I think you’re all missing the main point, the hardware on a router is fundamentally different in the way it works. It has multiple network interfaces ie IN and OUT. The VPN tunnel is just another exit, and can be treated as another OUT interface. This makes developing a ruleset a lot easier.
The actual router itself doesn’t have a kill switch, it is allowed to route to wherever it likes, and that’s okay because the router doesn’t generate much traffic by itself. It might check an NTP server or system update server but that’s about it.
The decision logic then comes down to “if the packet comes in on this interface” then “i put it OUT on XXX”. A rule then will then select on the IN interface as well as VLAN ID.
The VLAN ID can either be tagged on the device (advanced network setting) or by the port on the switch, or WLAN access point. The packet has already left the macbook so the VLAN tag cannot be stripped by any software running on it.
The problem when you try build a kill switch into an application on the client using it is, in the case of rule based firewalls, multiple things might mess with it. The VPN software has no way to know.
The second issue is that still has to be exceptions, a kill switch must allow access to the VPN provider’s API servers otherwise when a user logs in it, won’t be able to pull the latest wireguard configuration files (those have the keys in them).
The third issue is that because there’s exceptions and nothing really enforcing anything besides the firewall should something change, the kill switch might simply be broken.
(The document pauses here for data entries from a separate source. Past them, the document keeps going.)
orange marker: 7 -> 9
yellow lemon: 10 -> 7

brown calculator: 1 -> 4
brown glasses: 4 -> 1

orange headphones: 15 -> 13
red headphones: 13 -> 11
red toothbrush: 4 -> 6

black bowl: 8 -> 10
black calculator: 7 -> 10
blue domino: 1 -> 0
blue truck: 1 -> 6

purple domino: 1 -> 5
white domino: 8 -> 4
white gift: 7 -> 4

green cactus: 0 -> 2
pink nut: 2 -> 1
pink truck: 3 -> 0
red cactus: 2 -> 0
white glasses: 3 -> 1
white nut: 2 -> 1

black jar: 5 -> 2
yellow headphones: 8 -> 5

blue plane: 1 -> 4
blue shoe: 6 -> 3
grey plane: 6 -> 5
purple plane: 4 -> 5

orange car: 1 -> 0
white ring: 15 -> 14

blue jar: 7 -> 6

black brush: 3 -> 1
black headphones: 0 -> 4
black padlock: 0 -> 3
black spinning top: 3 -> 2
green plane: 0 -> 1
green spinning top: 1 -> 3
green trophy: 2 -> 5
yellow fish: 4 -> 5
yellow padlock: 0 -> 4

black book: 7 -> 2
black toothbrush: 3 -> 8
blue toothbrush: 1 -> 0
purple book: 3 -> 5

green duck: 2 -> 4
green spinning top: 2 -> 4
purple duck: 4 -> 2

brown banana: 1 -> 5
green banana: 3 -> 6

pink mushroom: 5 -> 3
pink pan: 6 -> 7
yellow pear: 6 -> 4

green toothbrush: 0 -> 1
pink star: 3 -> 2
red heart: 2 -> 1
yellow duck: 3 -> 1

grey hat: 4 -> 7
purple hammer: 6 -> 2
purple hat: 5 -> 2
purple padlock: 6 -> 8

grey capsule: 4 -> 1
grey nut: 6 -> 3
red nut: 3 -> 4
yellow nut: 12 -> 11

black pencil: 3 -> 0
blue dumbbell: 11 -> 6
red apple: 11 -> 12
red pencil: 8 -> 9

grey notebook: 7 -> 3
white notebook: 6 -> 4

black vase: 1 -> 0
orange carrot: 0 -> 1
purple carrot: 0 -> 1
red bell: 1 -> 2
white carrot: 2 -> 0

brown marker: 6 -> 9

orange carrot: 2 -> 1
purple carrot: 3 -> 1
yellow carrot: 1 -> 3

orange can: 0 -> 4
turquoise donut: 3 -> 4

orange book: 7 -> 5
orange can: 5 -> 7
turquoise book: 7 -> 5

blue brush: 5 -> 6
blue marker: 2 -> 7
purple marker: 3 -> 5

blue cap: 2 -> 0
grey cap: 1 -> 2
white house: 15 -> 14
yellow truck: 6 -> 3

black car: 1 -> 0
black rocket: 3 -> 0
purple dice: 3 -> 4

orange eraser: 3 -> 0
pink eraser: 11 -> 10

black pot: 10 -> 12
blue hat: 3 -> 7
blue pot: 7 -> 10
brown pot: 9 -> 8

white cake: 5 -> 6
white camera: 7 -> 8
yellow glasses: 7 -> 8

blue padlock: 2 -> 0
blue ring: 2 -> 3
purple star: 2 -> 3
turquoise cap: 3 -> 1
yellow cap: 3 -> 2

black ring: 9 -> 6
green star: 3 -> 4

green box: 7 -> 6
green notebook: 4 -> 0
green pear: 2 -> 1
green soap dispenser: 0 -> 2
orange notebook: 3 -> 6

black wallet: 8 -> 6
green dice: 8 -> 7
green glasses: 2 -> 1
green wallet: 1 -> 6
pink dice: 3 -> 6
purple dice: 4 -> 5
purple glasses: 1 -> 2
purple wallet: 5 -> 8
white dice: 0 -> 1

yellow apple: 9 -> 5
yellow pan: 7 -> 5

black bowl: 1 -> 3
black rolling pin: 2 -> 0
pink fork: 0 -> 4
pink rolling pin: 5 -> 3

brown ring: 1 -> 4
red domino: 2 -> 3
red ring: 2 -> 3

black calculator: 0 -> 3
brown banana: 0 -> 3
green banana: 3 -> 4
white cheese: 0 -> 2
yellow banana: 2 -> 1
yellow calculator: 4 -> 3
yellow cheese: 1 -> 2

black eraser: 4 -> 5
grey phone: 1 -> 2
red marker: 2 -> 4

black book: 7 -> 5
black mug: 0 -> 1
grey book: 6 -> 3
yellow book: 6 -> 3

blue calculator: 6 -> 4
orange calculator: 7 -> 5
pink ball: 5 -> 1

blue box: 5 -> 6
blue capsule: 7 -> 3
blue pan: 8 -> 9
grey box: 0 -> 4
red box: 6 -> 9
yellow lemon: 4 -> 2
That is also where you get issues with software directly binding to an interface its not supposed to.
A fourth issue is that when changing servers I doubt any of these clients actually clear out all existing established connections from the routing table. That I haven’t tested.
The TLDR of that is there’s many more variables and things that can go awry, that its really difficult to test for.
What it does sound like is Proton is developing a method which based on the description:
is actually the correct way to do this. It means it will work on iOS properly too. I would not be at all surprised if Apple is not involved behind the scenes, as there may have needed to be changes on their end as well - that is speculation, we really can’t know until we see it.